When you pick up your first book about programming, you’ll probably have a guess about what you’re going to learn. You’ll guess you will learn how to add 1 and 1 together with code or how to display the text “Hello, World!” on the screen. And you will. You’ll learn your average text-string consists of a few bytes where every character takes up a byte or 8 bits. Heck, you may even memorize the character ‘0′ is 48 in decimal and a space-character is 0×20 in hexadecimal. Not to mention you’ll be forced to recognize \r\n as 13d,10d or 0×0D, 0×0A.

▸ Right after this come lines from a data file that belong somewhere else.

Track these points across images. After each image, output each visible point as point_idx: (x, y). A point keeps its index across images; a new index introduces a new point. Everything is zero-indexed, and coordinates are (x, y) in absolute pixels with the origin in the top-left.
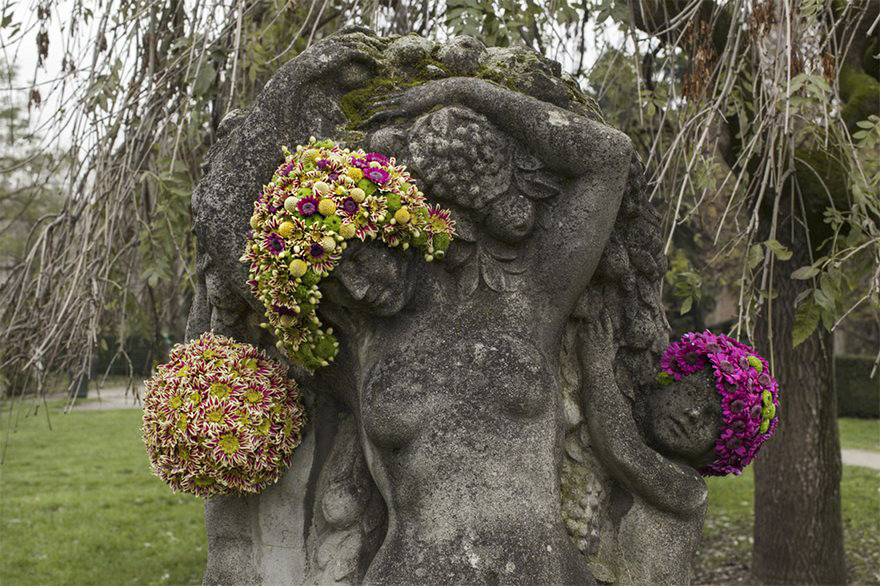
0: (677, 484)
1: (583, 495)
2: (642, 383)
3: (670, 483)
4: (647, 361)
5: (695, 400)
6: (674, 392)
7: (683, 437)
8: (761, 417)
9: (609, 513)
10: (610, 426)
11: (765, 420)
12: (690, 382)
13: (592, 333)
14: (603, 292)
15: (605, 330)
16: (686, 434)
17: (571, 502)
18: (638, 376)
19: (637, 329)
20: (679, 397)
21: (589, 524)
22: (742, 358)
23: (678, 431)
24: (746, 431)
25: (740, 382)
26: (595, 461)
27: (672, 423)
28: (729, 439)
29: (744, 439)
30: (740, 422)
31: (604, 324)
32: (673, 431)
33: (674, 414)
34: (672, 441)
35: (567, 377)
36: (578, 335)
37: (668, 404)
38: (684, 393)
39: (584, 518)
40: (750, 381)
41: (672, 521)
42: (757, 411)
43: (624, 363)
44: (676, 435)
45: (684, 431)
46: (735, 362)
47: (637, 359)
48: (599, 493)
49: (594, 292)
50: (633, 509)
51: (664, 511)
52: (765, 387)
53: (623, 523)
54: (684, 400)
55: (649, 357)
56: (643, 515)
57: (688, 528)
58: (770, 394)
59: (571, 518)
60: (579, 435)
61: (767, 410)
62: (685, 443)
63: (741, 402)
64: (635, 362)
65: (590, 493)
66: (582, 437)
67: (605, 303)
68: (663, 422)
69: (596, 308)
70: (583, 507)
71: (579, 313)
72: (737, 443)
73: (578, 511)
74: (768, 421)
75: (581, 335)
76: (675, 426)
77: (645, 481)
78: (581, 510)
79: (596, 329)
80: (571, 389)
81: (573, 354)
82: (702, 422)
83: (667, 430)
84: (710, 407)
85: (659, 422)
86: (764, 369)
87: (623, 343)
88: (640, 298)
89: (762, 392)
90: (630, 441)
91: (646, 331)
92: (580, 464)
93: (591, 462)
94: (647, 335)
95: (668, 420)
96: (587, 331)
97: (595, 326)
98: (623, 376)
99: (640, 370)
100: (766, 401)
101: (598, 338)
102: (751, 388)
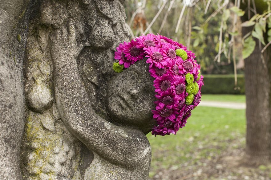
0: (121, 145)
1: (51, 155)
2: (104, 72)
3: (116, 144)
4: (108, 57)
5: (137, 82)
6: (123, 77)
7: (128, 110)
8: (185, 93)
9: (79, 166)
10: (67, 104)
11: (189, 95)
12: (133, 69)
13: (59, 36)
14: (67, 6)
15: (69, 33)
16: (130, 107)
17: (42, 161)
18: (101, 68)
19: (96, 33)
20: (125, 81)
21: (58, 175)
22: (170, 50)
23: (124, 105)
24: (173, 103)
25: (167, 67)
26: (65, 129)
27: (119, 99)
28: (161, 110)
29: (173, 109)
30: (168, 97)
31: (68, 30)
32: (120, 105)
33: (121, 93)
34: (120, 113)
35: (42, 69)
36: (50, 39)
37: (117, 86)
38: (129, 77)
39: (54, 172)
40: (175, 66)
41: (122, 171)
42: (182, 89)
43: (90, 58)
44: (123, 108)
45: (128, 105)
46: (164, 52)
47: (100, 56)
48: (67, 153)
49: (57, 5)
50: (93, 163)
51: (116, 164)
52: (188, 71)
53: (86, 173)
54: (128, 83)
55: (110, 54)
56: (100, 168)
57: (134, 175)
58: (192, 76)
59: (44, 172)
60: (52, 111)
61: (190, 88)
62: (130, 114)
63: (168, 82)
64: (99, 58)
65: (57, 154)
66: (54, 112)
67: (69, 14)
68: (114, 99)
69: (61, 17)
70: (52, 164)
71: (46, 21)
72: (168, 112)
73: (48, 167)
74: (193, 96)
75: (51, 38)
76: (122, 102)
77: (95, 144)
78: (50, 166)
79: (62, 33)
80: (45, 78)
81: (48, 52)
82: (141, 98)
83: (117, 105)
84: (147, 86)
85: (111, 100)
86: (189, 58)
87: (87, 44)
88: (98, 11)
89: (185, 74)
90: (82, 115)
91: (103, 34)
92: (52, 132)
93: (62, 130)
94: (104, 37)
95: (117, 98)
96: (55, 35)
97: (61, 31)
98: (88, 68)
99: (103, 63)
100: (189, 81)
101: (63, 39)
102: (176, 71)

Eventually however, you’ll come across a fancy word called; internationalization, or “i18n”. If you need to support a foreign language that doesn’t use our a-z alphabet, you will need to look this up. If you started surfing around the Internet in the Microsoft Windows 95 age, you probably had several hits to websites explaining Codepages. Codepages is a handy tool that lets the OS know that the string you’re going to display shouldn’t use the normal ascii representations for those byte-strings of yours, but some other odd character-set. These codepages still exist, but most of the world doesn’t use it anymore in favor of something else.

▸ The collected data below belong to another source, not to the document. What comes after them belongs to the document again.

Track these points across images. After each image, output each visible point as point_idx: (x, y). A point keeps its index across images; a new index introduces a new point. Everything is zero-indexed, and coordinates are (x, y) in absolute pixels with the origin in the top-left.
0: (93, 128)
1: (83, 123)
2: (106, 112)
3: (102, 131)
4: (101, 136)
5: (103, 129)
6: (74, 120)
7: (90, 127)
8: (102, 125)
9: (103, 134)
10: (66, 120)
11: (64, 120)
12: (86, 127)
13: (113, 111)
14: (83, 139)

That something else, is Unicode. And this is where the fun starts, because you’ll go mad when you see this. Well, I did. Unicode is a wonderful idea which incorporates all the characters in the world in one big oddly structured table. The problem about this table is that there are more characters then you can squeeze into 8 bits, and this leads to the great debate that makes you pull out your hair and change professions to something where you don’t have to use your brain.

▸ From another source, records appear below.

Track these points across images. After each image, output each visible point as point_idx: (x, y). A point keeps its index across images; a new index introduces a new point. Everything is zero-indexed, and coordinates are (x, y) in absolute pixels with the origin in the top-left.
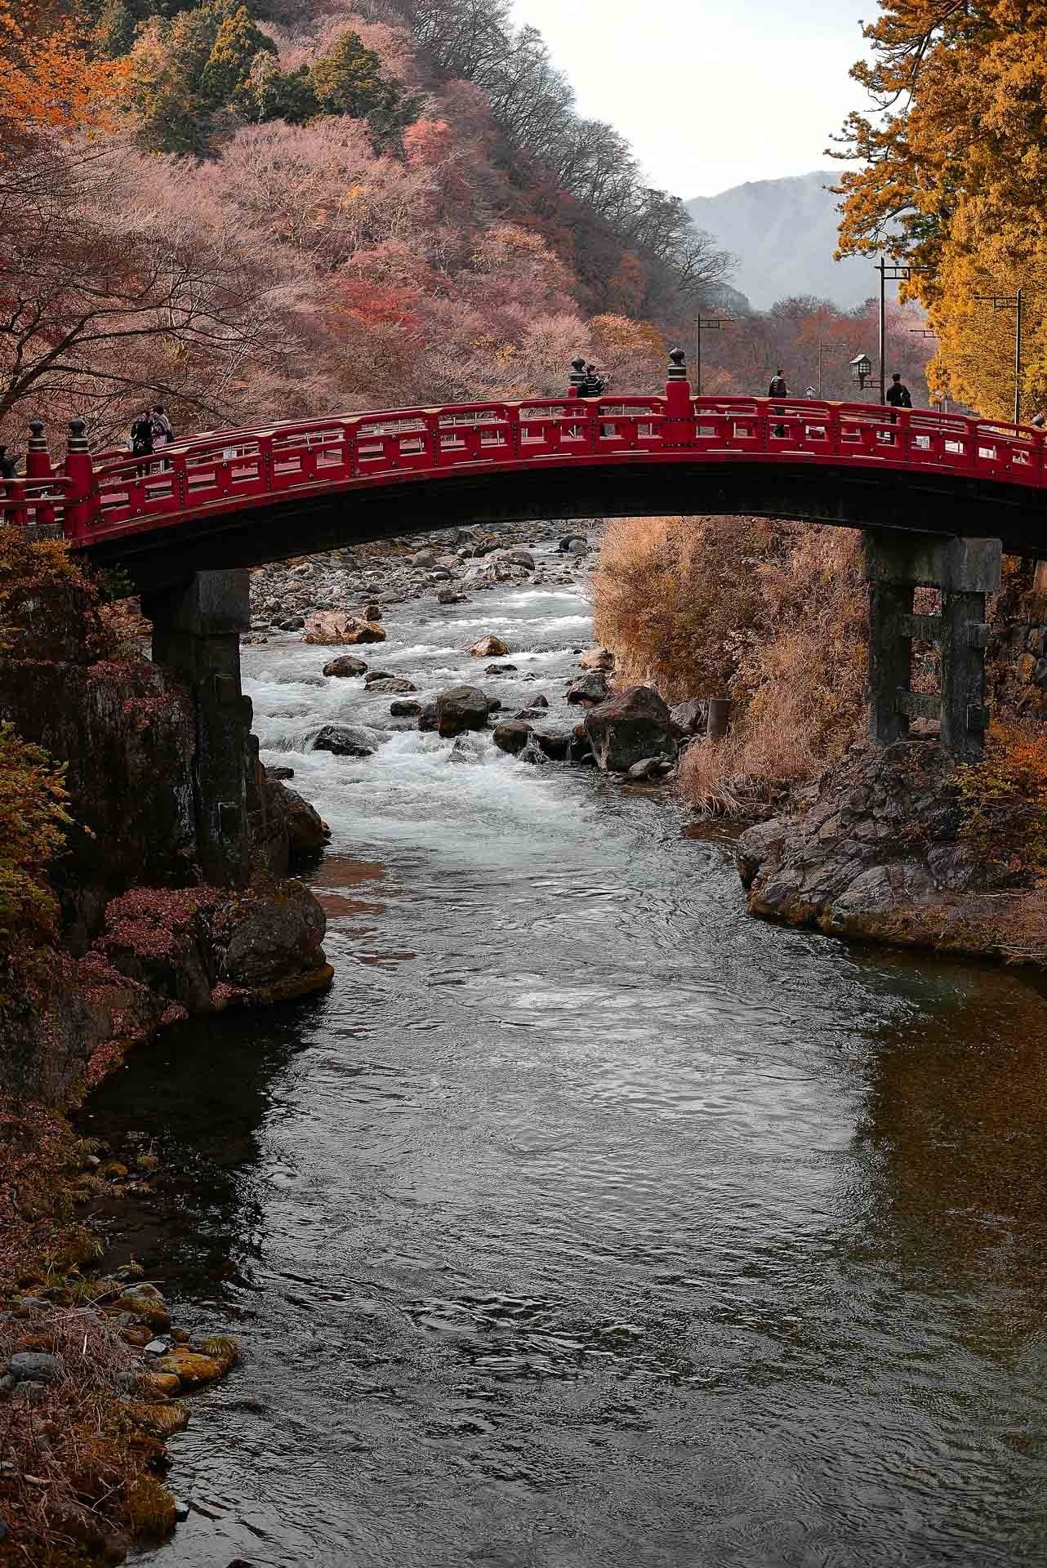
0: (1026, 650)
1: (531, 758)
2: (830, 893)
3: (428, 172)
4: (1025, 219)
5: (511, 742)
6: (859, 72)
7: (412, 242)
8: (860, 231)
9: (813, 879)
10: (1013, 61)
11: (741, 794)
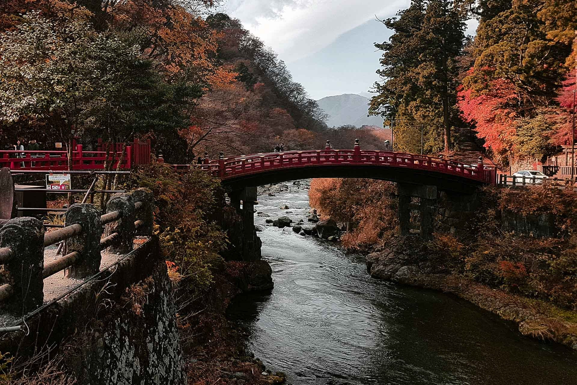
0: (439, 214)
1: (302, 234)
2: (393, 272)
3: (259, 95)
4: (426, 108)
5: (297, 230)
6: (378, 72)
7: (256, 111)
8: (374, 110)
9: (388, 268)
10: (424, 69)
11: (360, 246)
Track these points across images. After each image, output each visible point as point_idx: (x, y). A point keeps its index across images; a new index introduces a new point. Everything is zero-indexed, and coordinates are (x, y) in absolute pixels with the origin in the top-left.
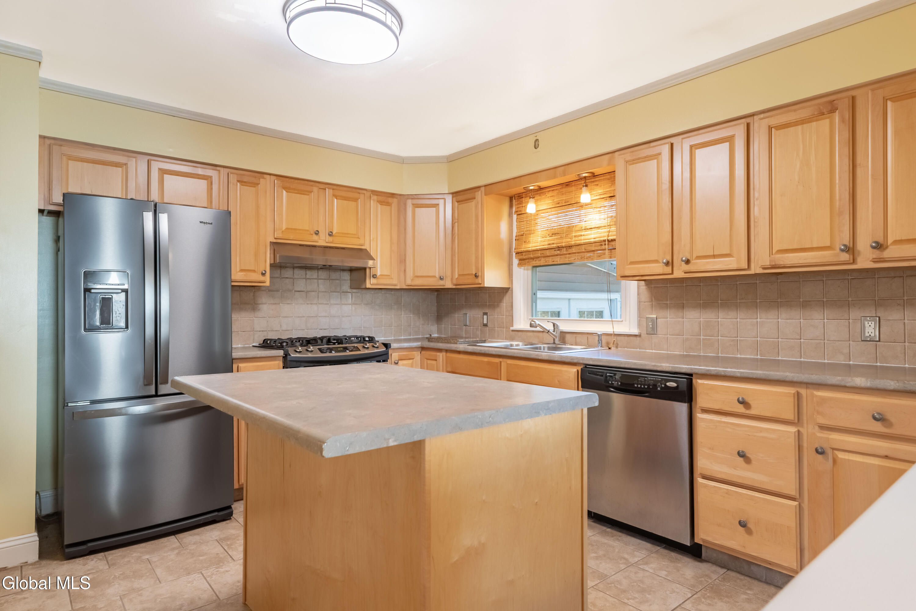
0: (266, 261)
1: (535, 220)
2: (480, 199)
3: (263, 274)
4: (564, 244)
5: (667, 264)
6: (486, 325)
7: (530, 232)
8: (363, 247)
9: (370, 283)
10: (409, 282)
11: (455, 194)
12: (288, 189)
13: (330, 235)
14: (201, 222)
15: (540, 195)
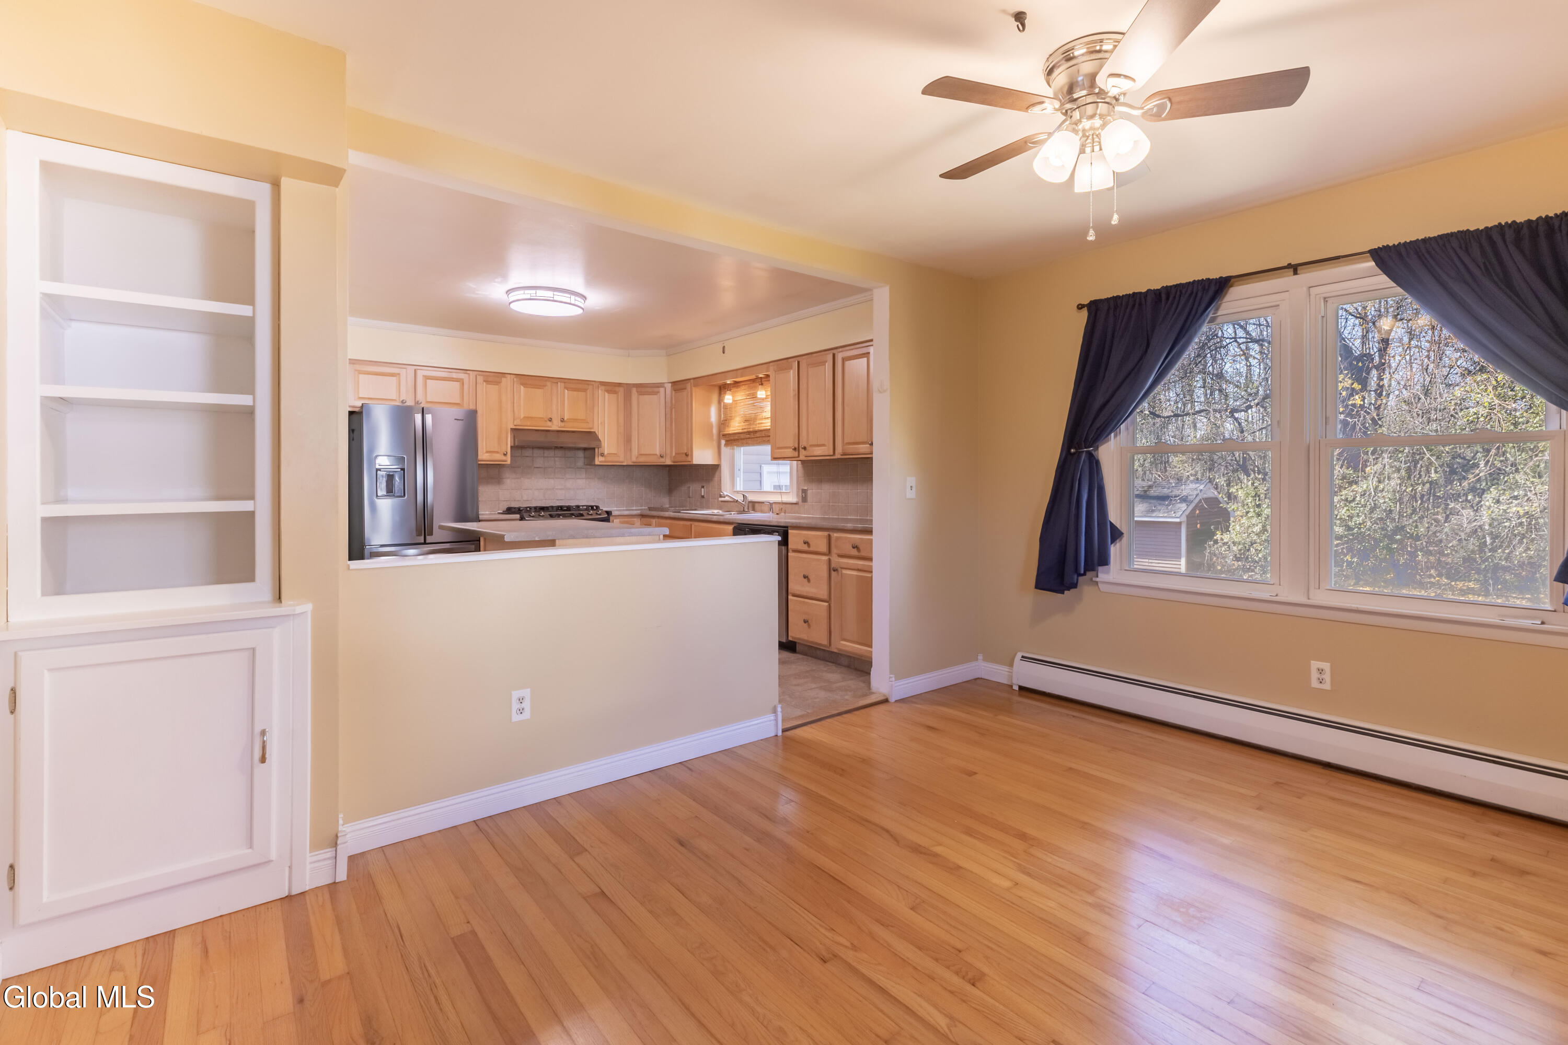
0: (507, 444)
1: (735, 407)
2: (689, 390)
3: (505, 455)
4: (751, 430)
5: (795, 449)
6: (703, 497)
7: (731, 418)
8: (592, 430)
9: (598, 460)
10: (634, 459)
11: (674, 383)
12: (525, 385)
13: (562, 421)
14: (455, 419)
15: (737, 388)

Unicode is one big mess across programming languages and operating systems. Windows uses 16 bit wchar_t’s and seperate “W” versions of their Windows API, when you compile Linux programs with that same wchar_t you will get 32 bit characters, Linux itself uses UTF-8 by default, Mac OSX uses “canonically decomposed UTF-8″, and Java uses their own default 16 bit unicode strings. And we thought we were just talking about 1 standard called Unicode…

Now, wonder if you’re surprised when you read about this april fools prank…

Anyway, I’m not sure what my point was… Oh right. So normally, when you have an UTF-8 string and you want to turn that into a widestring you could find a Posix function called mbstowcs() – multibyte string to wide character string. In combination you need to use setlocale() to let the system know you currently have an UTF-8 string, which can be treated as ‘just another codepage’. However, on Windows you’ll initially read you need to use codepage 650001 for UTF-8, and after testing you’ll find this kind of information on MSDN in small print “If you provide a code page like UTF-7 or UTF-8, setlocale will fail, returning NULL.” So, instead, on Windows, you need to use the function MultiByteToWideChar() which is of course Windows only.

So what’s the big deal about all these types of Unicode? Well, currently you need 4 bytes to represent all the characters on the Unicode table. However, you can stick to 2 bytes if you just want the majority and the characters that are most used in the world. And of course someone got really upset and wanted to retain ASCII compatibility and made up UTF-8, which has a size ranging from 1 to 4 bytes.

The fun thing about UTF-8 is that unless you’re using weird characters, it doesn’t look any different from normal ASCII strings, and as a bonus you’ll be still able to check the length of the string by the character 0.
UTF-16 and 32 on the other hand are in most cases fixed width, and use 2 to 4 zero’s to indicate the end of a string.

I really thought I had something interesting to talk about when I started this post… I guess not…